The Secondary Challenge
There was also a personal motivation here. A lot of portfolios mention AI-enhanced development, but few show what that actually looks like in practice. I wanted to document the real process: the specific prompts I used, how I gave feedback to improve the output, and the design decisions I made along the way.
The Approach
The goal was to build something that addressed both needs at once: a course that teaches IDs how to use Copilot, built using AI as the development engine. I led all the instructional design and content decisions while using Claude AI to handle the technical build through structured prompts and iterative feedback.
Design & Development Process
The development followed five phases. I handled all strategic and creative decisions; Claude AI handled the technical implementation.
Phase 1: Instructional Architecture (ID-First)
Before writing a single prompt, I completed the core instructional design work: audience analysis, learning objectives, course structure, persona development, and scenario design.
Target persona: instructional designer with no technical background, interested in Copilot but unsure where to start.
Seven-section architecture: orientation, competency framing, capability analysis, prompt engineering, workflow application, knowledge assessment, course summary
Two learner personas developed: Alex (prompt engineering, Section 4) and Jordan (storyboard workflow, Section 5)
Instructional strategy: scenario-based and practitioner-focused, with interactive visualizations to anchor each concept
Phase 2: Prompt-Driven Initial Build
Once the architecture was in place, I wrote a structured opening prompt that specified the visual style, navigation behavior, font, and section layout. Being specific upfront reduced the need for major revisions later.
The AI generated the full course shell, including navigation, layout, section scaffolding, and interactive gating logic, in a single output. I then reviewed it against the learning objectives before moving into content development.
Phase 3: Iterative Content and Interaction Development
Each section was built and refined through specific feedback prompts. I evaluated every AI output against two things: whether it aligned with the learning objective, and whether it made sense for the learner. When the output was off, I redirected with a more precise instruction.
Here are some examples of the feedback prompts I used during this phase:
This review-and-redirect cycle repeated across every section. My role was to evaluate each output as a designer: keep what worked, push back on what didn't.
Phase 4: Visual Design Direction
After the content was finalized, I chose a high-contrast visual theme (black, white, and yellow) and applied it through a single design prompt. The AI updated all colors across the course, including CSS variables, SVG elements, and inline styles.

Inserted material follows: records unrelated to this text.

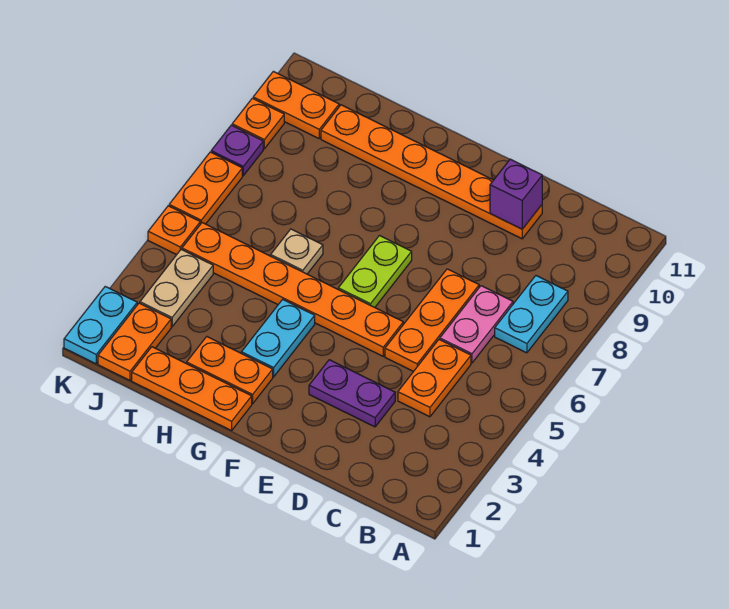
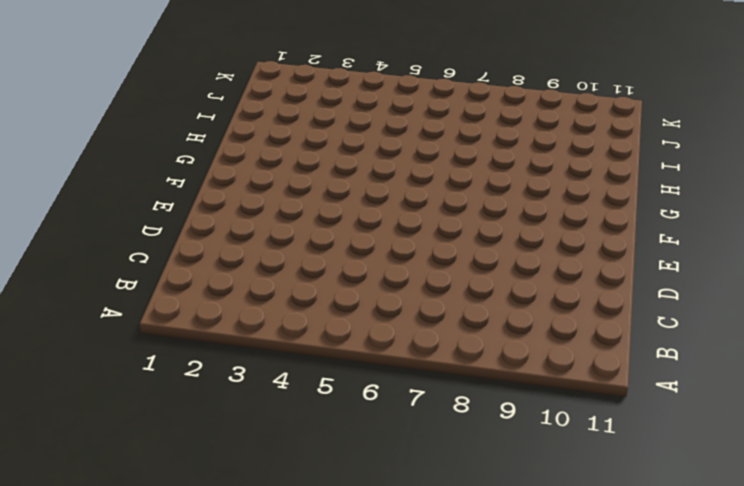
none -> cyan plate B7:B8 level 1
none -> orange plate C4:C5 level 1
none -> pink plate C6:C7 level 1

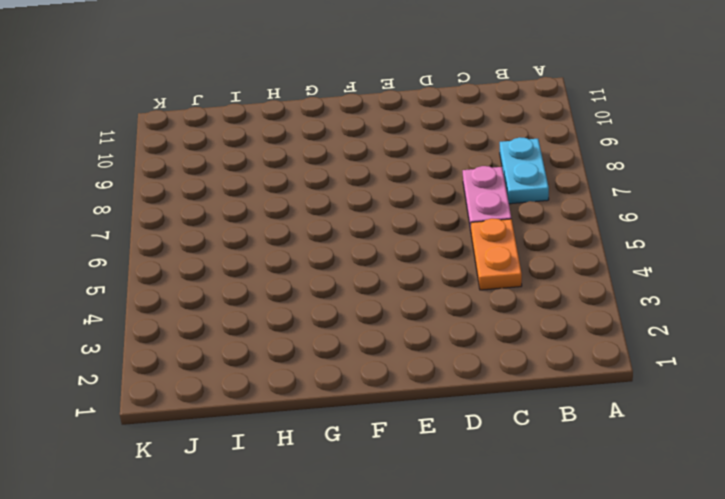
none -> purple plate D3:E3 level 1
none -> orange plate D5:D7 level 1
none -> orange plate D10:I10 level 1

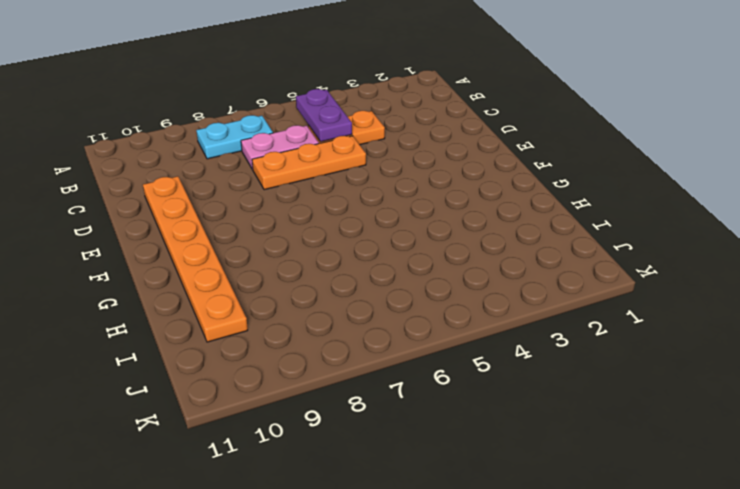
purple plate B5:C5 level 2 -> purple plate D3:E3 level 1
none -> orange plate E5:J5 level 1
none -> lime plate F6:F7 level 1
none -> orange plate G1:I1 level 1

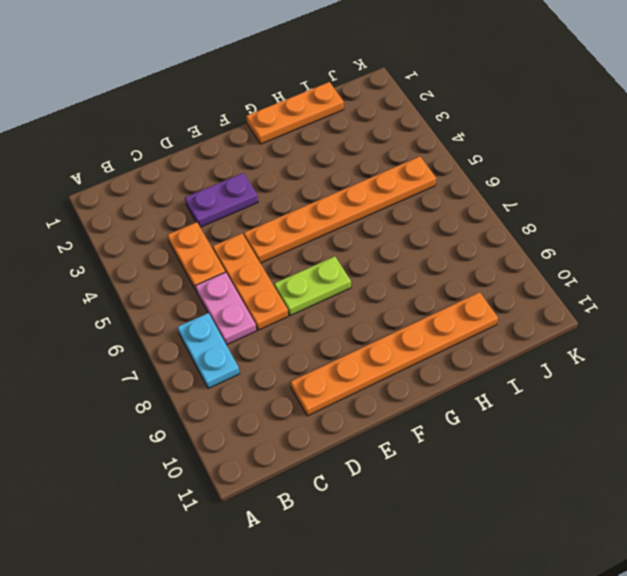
lime plate E7:F7 level 1 -> lime plate F6:F7 level 1
none -> orange plate G2:H2 level 1
none -> cyan plate G3:G4 level 1
none -> tan plate H6 level 1

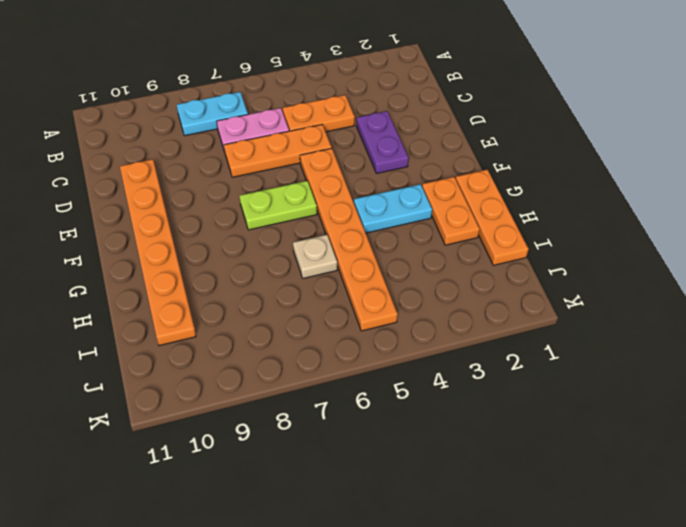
none -> orange plate J1:J2 level 1
none -> tan plate J3:J4 level 1
none -> orange plate J10:K10 level 1

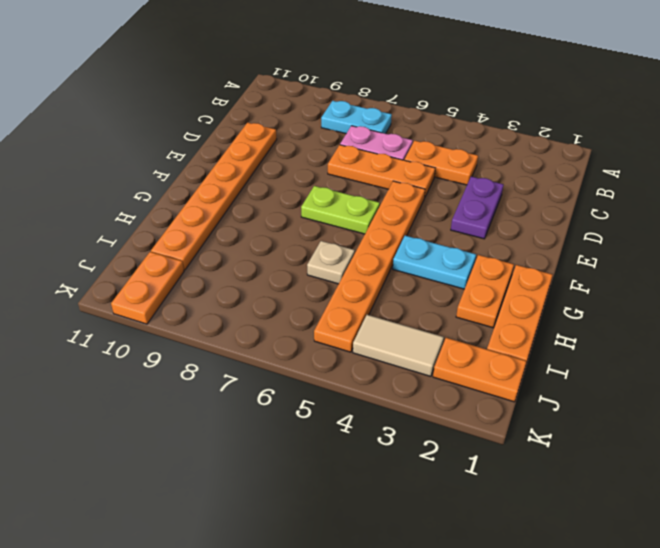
tan tile J3:J4 level 1 -> tan plate J3:J4 level 1
none -> cyan plate K1:K2 level 1
none -> orange plate K5 level 1
none -> orange plate K6:K7 level 1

I then reviewed the result and made specific adjustments, for example, identifying which text elements needed a darker amber instead of pure yellow for readability, and directing the AI to treat text colors differently from decorative fills.
Phase 5: Accessibility Audit and Remediation (WCAG 2.1 AA)
As a final step, I ran a full WCAG 2.1 accessibility audit by checking the contrast ratio of every text and background color combination in the course.
One fully functional HTML5 eLearning course (single-file, self-contained, WCAG 2.1 AA compliant).
Seven interactive sections with sidebar navigation and progress-gated Continue buttons.
Custom SVG visualizations: competency radar chart and hero’s journey workflow arc.
Interactive Copilot chat mockup with hover-revealed prompt anatomy.
Four-question knowledge assessment with branching feedback and score tracking.
Complete accessibility audit log with verified contrast ratios.